Doing the same thing over and over again will not yield different results

One of my wife's favorite shows is the Bachelor/Bachelorette. For anyone not familiar with the show, I envy you. I won't even bother explaining the premise of the show to spare you the pain.

Connor Child
The most recent season of the Bachelorette just came to a close, and (Spoiler Alert!) Ashley the Dentist selected a man named J.P. as the man she would like to temporarily be engaged to. Past experience with these types of "reality" TV shows says that the odds of those two actually tying the knot someday are about the same as a 75 degree February day in Logan. It's a mortal lock that Us Weekly will have a cover story in October with a melancholy picture of Ashley and a caption that says, "'Heartbroken' Ashley finally tells her side of the story."

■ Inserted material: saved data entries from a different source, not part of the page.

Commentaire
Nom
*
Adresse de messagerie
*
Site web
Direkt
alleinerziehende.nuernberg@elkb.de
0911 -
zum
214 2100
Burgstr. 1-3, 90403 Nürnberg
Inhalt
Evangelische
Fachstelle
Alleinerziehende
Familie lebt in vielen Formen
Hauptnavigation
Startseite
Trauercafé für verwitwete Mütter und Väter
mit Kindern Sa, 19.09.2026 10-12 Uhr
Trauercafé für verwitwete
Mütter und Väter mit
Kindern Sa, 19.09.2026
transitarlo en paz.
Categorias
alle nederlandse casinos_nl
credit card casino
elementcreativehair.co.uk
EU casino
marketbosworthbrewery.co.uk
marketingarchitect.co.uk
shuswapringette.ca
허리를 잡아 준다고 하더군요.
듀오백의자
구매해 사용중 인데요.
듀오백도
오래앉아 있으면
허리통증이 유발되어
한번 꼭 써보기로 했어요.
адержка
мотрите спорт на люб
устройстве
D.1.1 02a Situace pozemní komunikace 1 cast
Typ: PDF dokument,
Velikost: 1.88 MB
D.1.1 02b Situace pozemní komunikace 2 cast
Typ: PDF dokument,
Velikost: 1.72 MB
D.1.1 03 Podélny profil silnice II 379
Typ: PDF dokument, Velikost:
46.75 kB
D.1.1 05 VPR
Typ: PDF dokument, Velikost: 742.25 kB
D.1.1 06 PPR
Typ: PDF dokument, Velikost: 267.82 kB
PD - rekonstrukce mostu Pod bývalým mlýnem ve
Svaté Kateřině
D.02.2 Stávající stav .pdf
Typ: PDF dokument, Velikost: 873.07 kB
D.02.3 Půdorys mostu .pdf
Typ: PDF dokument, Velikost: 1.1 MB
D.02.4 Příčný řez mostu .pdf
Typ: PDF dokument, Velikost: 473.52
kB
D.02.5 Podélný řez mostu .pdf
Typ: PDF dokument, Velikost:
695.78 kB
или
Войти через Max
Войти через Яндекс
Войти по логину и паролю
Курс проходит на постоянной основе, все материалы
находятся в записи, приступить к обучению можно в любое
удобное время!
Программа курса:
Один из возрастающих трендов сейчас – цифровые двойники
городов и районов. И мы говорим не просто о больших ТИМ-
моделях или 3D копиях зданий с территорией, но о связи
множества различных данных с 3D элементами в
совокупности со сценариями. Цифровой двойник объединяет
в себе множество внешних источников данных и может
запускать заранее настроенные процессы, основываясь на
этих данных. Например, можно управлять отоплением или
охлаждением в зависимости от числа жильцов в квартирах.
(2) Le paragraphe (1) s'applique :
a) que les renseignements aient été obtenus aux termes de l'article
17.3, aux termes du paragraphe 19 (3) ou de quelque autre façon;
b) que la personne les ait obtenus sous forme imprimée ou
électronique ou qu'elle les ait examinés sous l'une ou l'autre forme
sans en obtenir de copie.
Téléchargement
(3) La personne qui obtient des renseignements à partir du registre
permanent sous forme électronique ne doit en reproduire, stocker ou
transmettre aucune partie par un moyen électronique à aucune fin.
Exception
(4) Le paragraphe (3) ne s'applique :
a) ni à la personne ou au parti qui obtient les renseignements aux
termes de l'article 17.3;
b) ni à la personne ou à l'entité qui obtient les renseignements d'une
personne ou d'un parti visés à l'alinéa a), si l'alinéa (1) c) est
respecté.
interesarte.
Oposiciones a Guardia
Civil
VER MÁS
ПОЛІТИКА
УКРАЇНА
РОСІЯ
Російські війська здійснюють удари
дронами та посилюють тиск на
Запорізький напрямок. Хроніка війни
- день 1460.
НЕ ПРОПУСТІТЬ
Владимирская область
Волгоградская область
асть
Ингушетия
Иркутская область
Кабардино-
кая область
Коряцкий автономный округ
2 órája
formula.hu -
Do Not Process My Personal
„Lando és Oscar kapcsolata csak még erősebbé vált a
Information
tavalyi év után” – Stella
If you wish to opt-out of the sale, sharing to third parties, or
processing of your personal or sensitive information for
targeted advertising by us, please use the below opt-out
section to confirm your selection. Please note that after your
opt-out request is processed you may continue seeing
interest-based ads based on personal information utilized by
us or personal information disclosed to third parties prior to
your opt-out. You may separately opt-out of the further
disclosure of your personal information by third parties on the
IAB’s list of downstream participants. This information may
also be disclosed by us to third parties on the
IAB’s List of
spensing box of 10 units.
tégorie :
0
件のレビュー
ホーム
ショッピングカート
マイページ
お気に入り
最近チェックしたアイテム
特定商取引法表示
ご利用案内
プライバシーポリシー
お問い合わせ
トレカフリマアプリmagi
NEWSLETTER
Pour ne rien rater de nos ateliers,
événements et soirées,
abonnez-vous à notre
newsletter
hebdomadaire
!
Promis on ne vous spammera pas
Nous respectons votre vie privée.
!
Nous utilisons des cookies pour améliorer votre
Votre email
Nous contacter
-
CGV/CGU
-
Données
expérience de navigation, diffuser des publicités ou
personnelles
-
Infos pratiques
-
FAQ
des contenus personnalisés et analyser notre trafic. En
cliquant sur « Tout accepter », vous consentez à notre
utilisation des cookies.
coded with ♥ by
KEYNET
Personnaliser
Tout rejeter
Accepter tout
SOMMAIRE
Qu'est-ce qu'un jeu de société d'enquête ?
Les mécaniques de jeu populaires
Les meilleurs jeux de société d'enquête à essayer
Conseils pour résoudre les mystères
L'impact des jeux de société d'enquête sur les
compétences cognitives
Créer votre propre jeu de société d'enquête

If my wife ever goes insane, I'm blaming this show. Albert Einstein once defined insanity as doing the same thing over and over again and expecting different results. He may as well have been talking about this show. Every season, millions of people (mostly women) invest an inordinate amount of time and emotion into hoping that an attractive bachelor/bachelorette finds the person of his/her dreams and has a fairytale wedding and marriage. My numbers may be a little off, but I think the show has yielded someting like one marriage out of 4,342 attempts. When Ashley and J.P. inevitably break up in a couple months, my wife and millions of other people will be heartbroken and one step closer to insanity.

Einstein's definition of insanity applies to more than just fans of terrible TV shows. As students, we can learn a great deal from it. It's not uncommon to find students and recent graduates who are frustrated with the lack of results that comes from what they are doing. I believe that it's crucial for us to tweak our formulas and try new things if we want differnt results. With the school year rapidly approaching, I hope that each of us looks for opportunities to broaden our perspectives and open our eyes. It's not enough to work our part-time jobs and get passing grades. Join a club, sign up for a study abroad, work with a professor on a research project or attend the dean's convocations. Additionally, there are several other opportunities the Jon M. Huntsman School of Business has afforded us so that we can try new things. It's only after we do this that we can begin to "Dare Mighty Things."